Friday, August 10, 2012

Being Here in Ecotopia

The big news is pickles.  4 Quarts of Bread and Butter on Thursday....7 Quarts of Dill last Tuesday.  One of those satisfying activities that sets us up for enjoying summers abundance next winter.  We're keeping the long long vines of pumpkins and kuri squash well watered as the days are simmering past 100 degrees.  The capillary action of a twenty foot branch of cinderella pumpkin is impressive as it carries water from roots to tips.  Food and water..... what's counts more in the great scheme of things?  It's a revolutionary act to grow your own.  The perfume of the blackberries in the heat is intoxicating.  Picking up wind fall apples with a little 8 year old friend is being in a state of grace.  Savoring the juice of an asian pear, a gift from Gaia from a tree just two years old.  The generosity of underestimated, so undermined.

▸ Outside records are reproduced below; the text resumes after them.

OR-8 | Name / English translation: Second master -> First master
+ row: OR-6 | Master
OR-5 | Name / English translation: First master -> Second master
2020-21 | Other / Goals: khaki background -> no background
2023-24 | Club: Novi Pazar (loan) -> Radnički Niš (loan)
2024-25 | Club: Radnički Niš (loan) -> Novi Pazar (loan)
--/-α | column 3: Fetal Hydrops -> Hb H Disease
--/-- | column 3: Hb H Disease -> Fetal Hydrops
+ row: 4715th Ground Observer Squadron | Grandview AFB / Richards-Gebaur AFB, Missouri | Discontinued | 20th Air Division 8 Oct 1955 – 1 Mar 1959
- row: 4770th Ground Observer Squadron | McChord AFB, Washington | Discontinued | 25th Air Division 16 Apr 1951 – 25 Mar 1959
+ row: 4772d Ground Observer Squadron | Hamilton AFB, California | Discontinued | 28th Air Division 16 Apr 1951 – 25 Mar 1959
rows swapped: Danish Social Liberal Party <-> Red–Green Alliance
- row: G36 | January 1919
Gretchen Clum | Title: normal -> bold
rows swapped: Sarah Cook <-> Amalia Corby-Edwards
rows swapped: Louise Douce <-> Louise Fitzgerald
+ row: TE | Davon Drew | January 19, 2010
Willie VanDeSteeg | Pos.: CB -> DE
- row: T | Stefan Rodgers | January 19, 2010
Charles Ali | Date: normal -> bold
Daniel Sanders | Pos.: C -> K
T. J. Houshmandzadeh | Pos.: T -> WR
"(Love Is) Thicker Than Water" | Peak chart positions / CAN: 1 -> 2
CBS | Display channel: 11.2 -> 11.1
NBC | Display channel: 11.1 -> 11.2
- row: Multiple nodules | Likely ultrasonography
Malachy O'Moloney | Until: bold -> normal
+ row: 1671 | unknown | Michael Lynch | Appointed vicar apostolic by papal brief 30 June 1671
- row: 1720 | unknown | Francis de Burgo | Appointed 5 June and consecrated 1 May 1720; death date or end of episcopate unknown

I asked Gaia what was on her mind and she reminded me: Make peace with yourself, grow your own food, share and give thanks ceremoniously in community, take care of all children everywhere. Remember what matters most.  Know what you know.
What nourishes us?  Not the empty calories of consumerism but the sustenance from original sources.  Grow some chard and adopt a couple of hens. You will eat and feel like a queen.  Blessings shower down like meteors from sparkling north western skies.   If you are not ecstatic with gratitude you are missing what is right before your eyes...... the Perseid's. Don't go right to bed for the next couple of nights.  Go outside and experience reality in the form of a meteor shower..... a spike in the number of meteors or "shooting stars" that streak through the night sky. Most meteor showers are spawned by comets. As a comet orbits the Sun it sheds an icy, dusty debris stream along its orbit. If Earth travels through this stream, we will see a meteor shower. Although the meteors can appear anywhere in the sky, if you trace their paths, the meteors in each shower appear to "rain" into the sky from the same region. Meteor showers are named for the constellation that coincides with this region in the sky, a spot known as the radiant. For instance, the radiant for the Leonid meteor shower is in the constellation Leo. The Perseid meteor shower is so named because meteors appear to fall from a point in the constellation Perseus.

Catch a Falling Star and put it in your pocket save it for a rainy day
Catch a Falling Star and put it in your pocket never let it fade away
For love may come and tap you on the shoulder
Some star less night
And just in case you're feeling kinda somber
You'll have a pocket full of starlight.